En cuanto a la Región de Murcia, entre 1987 y 2000 ha incrementado su regadío en un 23,4% y su suelo construido en un 62% (más del doble de la media nacional). A partir de la Ley del Suelo de 2001, ha recalificado suelo para construir más de 800.000 viviendas y ha puesto en funcionamiento unos 50 campos de golf (cada uno de ellos con un consumo de agua equivalente a una ciudad de 20.000 habitantes). La crisis inmobiliaria ha puesto al descubierto la quimera del ladrillo, pero el Gobierno regional, los empresarios del sector y la mayor parte de la ciudadanía murciana no han hecho un ejercicio de autocrítica, sino que una vez más han culpado de la crisis a los otros: Zapatero, los socialistas, los ecologistas, las otras comunidades españolas e incluso la Unión Europea. Son todos ellos los que «nos cierran el grifo del agua» y «no quieren que Murcia se desarrolle». Y eso después de contar con el mayor trasvase de España (Tajo-Segura), una inversión millonaria del gobierno Zapatero a través del programa AGUA e ingentes cantidades de dinero de la Unión Europea.
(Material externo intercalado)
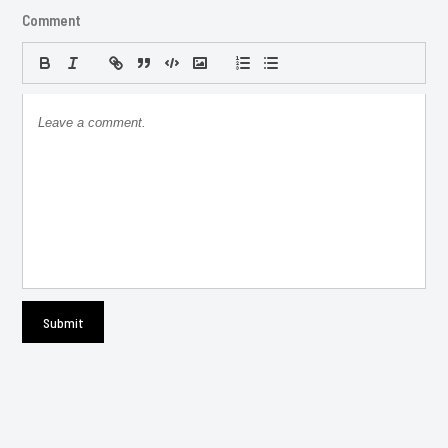
Comment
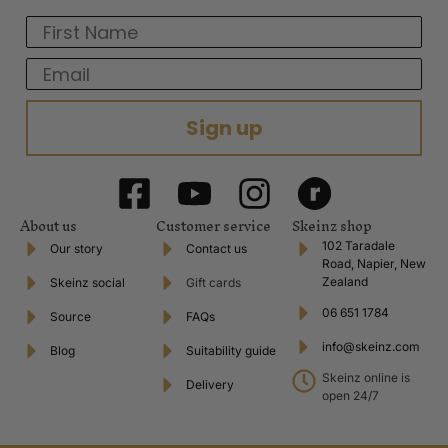
First Name
Email
Sign up
About us
Customer service
Skeinz shop
102 Taradale
Our story
Contact us
Road, Napier, New
Zealand
Skeinz social
Gift cards
06 651 1784
Source
FAQs
info@skeinz.com
Blog
Suitability guide
Skeinz online is
Delivery
open 24/7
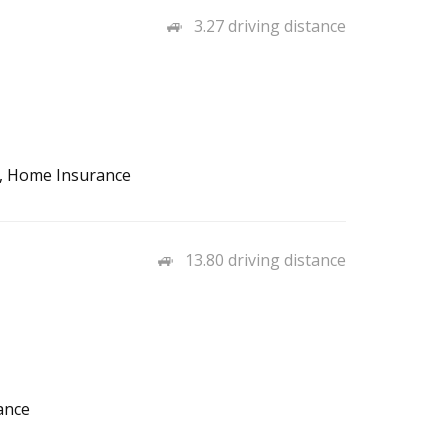
3.27 driving distance
o, Home Insurance
13.80 driving distance
ance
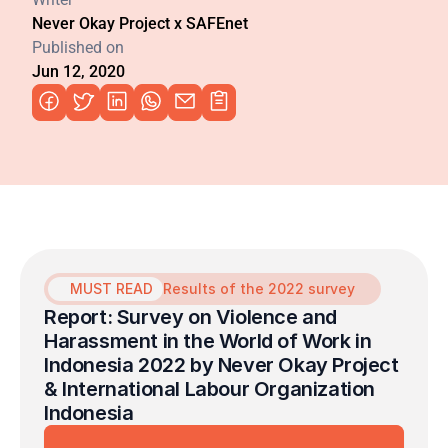
Never Okay Project x SAFEnet
Published on
Jun 12, 2020
MUST READ
Results of the 2022 survey
Report: Survey on Violence and 
Harassment in the World of Work in 
Indonesia 2022 by Never Okay Project 
& International Labour Organization 
Indonesia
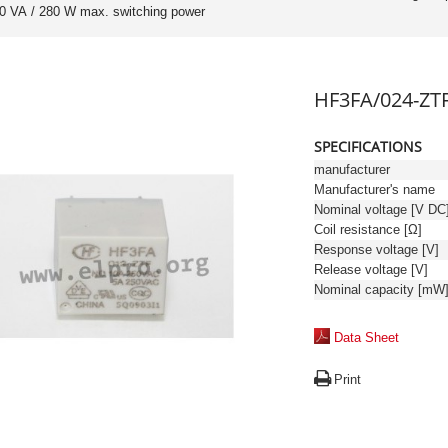
00 VA / 280 W max. switching power
HF3FA/024-ZT
SPECIFICATIONS
manufacturer
Manufacturer's name
Nominal voltage [V DC
Coil resistance [Ω]
Response voltage [V]
Release voltage [V]
Nominal capacity [mW
Data Sheet
Print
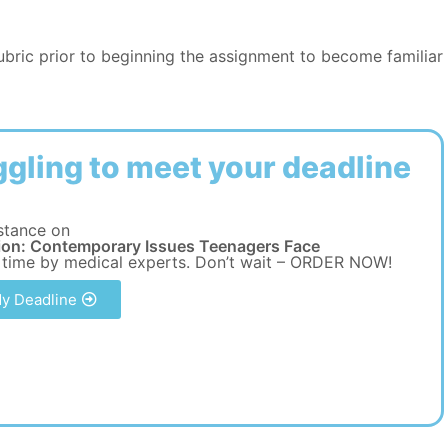
rubric prior to beginning the assignment to become familiar
ggling to meet your deadline
stance on
ion: Contemporary Issues Teenagers Face
 time by medical experts. Don’t wait – ORDER NOW!
y Deadline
Es preciso poner en marcha una nueva política del agua, centrada en la contención de la demanda, el ahorro, la no contaminación, la depuración, la reutilización y la desalación, como ya se ha comenzado a hacer con el programa AGUA. Seguir enarbolando demagógicamente el «Agua para todos», como vienen haciendo Valcárcel y Camps desde 2004, es una demostración de hipocresía e insensatez. El objetivo de semejante estrategia no es otro que engañar a la ciudadanía con la ilusoria panacea del trasvase del Ebro, azuzar la hostilidad nacionalista entre comunidades y garantizarse así un poder plebiscitario en su propio feudo autonómico.
Una política del agua honesta y responsable debe comenzar por decirle a la ciudadanía que cada vez habrá menos agua para todos y que todos hemos de ponernos de acuerdo para gestionarla con una estrategia integral, sostenible y democrática.